Sewage running down the sides of streets and rats scurrying through housing were examples of violent poverty in Iraq that 2000 Noble Prize Nominee Kathy Kelly cited in a speech last night to about 100 students in Angell Hall.

Paul Wong
JOHN PRATT/Daily
2000 Nobel Peace Prize nominee Kathy Kelly addresses University community members last night in the MIchigan Union.

Kelly urged her audience to oppose another war with Iraq and to clamor for an end to the economic sanctions that she says have devastated Iraqi’s for the last 12 years.
“The U.S. public suffers from a deplorable lack of information,” she said. “We should maintain the cry for peace even among others’ cry for war.”

Kelly expressed her frustration that although Iraq consented to allowing weapons inspectors within its borders, the Bush administration is poised for war – alluding to the speculation that if inspectors go to the country, military forces may accompany them.

“I can’t believe that in residential and commercial areas, there would be American forces occupying the streets,” Kelly said.
Kelly has participated in 16 visits to Iraq as part of the organization Voices in the Wilderness, which sends volunteers to the country to observe the conditions of its people. She presented examples of the destitution in Iraq that she has seen in her travels. In addition to living on a strict diet of lentils and rice, she said the people must nourish themselves with contaminated water and live in houses with no roofs in 100-degree temperatures.

One spectator was so distraught from Kelly’s description of the people, she left the event in tears before it finished.

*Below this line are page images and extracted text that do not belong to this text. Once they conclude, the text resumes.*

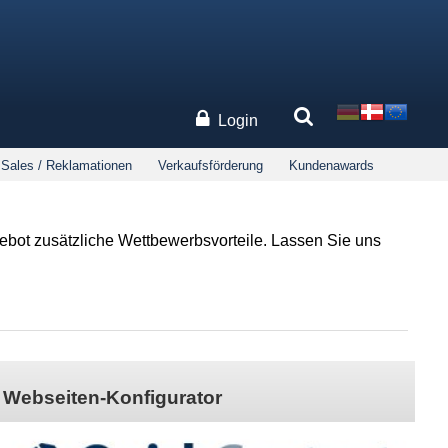
Login
 Sales / Reklamationen
Verkaufsförderung
Kundenawards
bot zusätzliche Wettbewerbsvorteile. Lassen Sie uns
Webseiten-Konfigurator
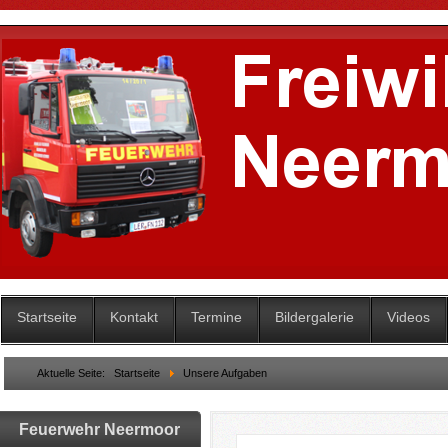
Startseite
Kontakt
Termine
Bildergalerie
Videos
Aktuelle Seite:
Startseite
Unsere Aufgaben
Feuerwehr Neermoor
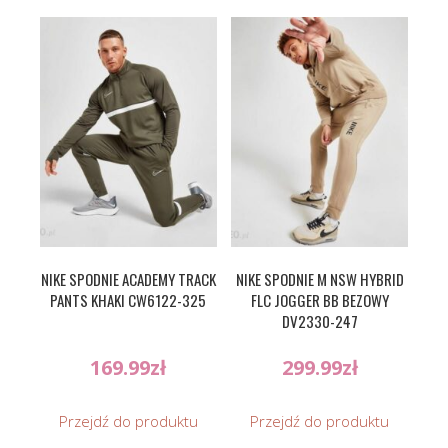
NIKE SPODNIE ACADEMY TRACK
NIKE SPODNIE M NSW HYBRID
PANTS KHAKI CW6122-325
FLC JOGGER BB BEZOWY
DV2330-247
169.99
zł
299.99
zł
Przejdź do produktu
Przejdź do produktu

“She was sent by God. I don’t remember being to a lecture where someone was so brave and inspirational and her solution to the world problems are simple, just through love and courage,” said the attendee, who wished to remain anonymous.
Rackham student Eric Reichenberger, a member of the Muslim Student Association, which hosted the event, said “most people don’t see the effect of sanctions on the Iraqi people. They’re just trying to survive, not change their leadership.”

Kelly said she was skeptical that the Bush administration wants to democratize Iraq through war, recalling the support that the United States gave the regime in the ’80s.

“The U.S. helped (Iraq) use chemical weapons to get Iran. They were not worried then,” Kelly said. “I don’t think they want regime change. I think they want change in leadership.”
She also said the Bush administration wants to ameliorate the nation’s recession through conflict, adding that although the horror of Sept. 11 demands action from the United States, the government must remember the conditions of people in less fortunate countries before it acts.

“It seemed to me the best people who could understand the loss, agony and grief are the people of Iraq,” she said.

Many students left the event impressed with Kelly’s speech.
“Her point of view is refreshing,” LSA sophomore Peter Woiwode said. “It reinstates feelings that were faded because of the media playing the war up as necessary. It brought it back to my mind that it was wrong.”

Engineering sophomore Mike Albertus said, “I think that everyone in the United States has interest in foreign policy and how we can affect so greatly something that’s going on across the globe. A lot of people don’t realize how our policy affects so many others.”